Шрифт:
Интервал:
Закладка:
Фелисити знала, что ее мама недолго гостила в этом доме в Гранаде, так как основную часть времени она проводила в поместье, которое являлось фамильным гнездом родителей Видаля. Мысль о том, что должна была переживать мать, вызвала чувство дикой боли в груди Флис, словно стальные пальцы сжимали ей сердце – пальцы такие же длинные и сильные, как у Видаля. «Он внес немалый вклад в историю унижений и мучений моей матери», – с горечью подумала Флис, отвернувшись от Видаля, и тут же оступилась. Она подвернула лодыжку, потеряв равновесие.
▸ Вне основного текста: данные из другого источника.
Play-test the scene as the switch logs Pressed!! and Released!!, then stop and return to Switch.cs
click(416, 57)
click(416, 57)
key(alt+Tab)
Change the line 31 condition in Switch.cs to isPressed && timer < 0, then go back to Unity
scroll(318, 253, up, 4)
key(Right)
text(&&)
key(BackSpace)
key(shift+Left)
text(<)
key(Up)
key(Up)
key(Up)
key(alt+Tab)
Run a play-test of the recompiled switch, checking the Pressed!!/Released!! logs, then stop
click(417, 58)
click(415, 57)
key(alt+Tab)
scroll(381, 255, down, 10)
Мгновенно яркий солнечный свет, прежде ослепляющий девушку, загородил Видаль – он бросился вперед, чтобы удержать ее от падения. Каждой клеточкой своего тела Фелисити хотела избавиться от его прикосновения и продемонстрировать ему, насколько ей это неприятно. Видаль, в свою очередь, не без отвращения быстро отпустил Флис, будто, прикасаясь к ней, он мог испачкаться. Ярость и гнев мгновенно запылали в душе Фелисити, но ей ничего не оставалось, кроме как повернуться спиной к Видалю. Она оказалась в ловушке – причем это касалось не только особняка, в котором она не желала оставаться. Флис была заключена в ловушку своим прошлым и той ролью, которую в старой истории сыграл Видаль. Мавры окружали свои города и дома крепостными стенами. Презрение и ненависть Видаля заточили Фелисити в крепость без права освобождения.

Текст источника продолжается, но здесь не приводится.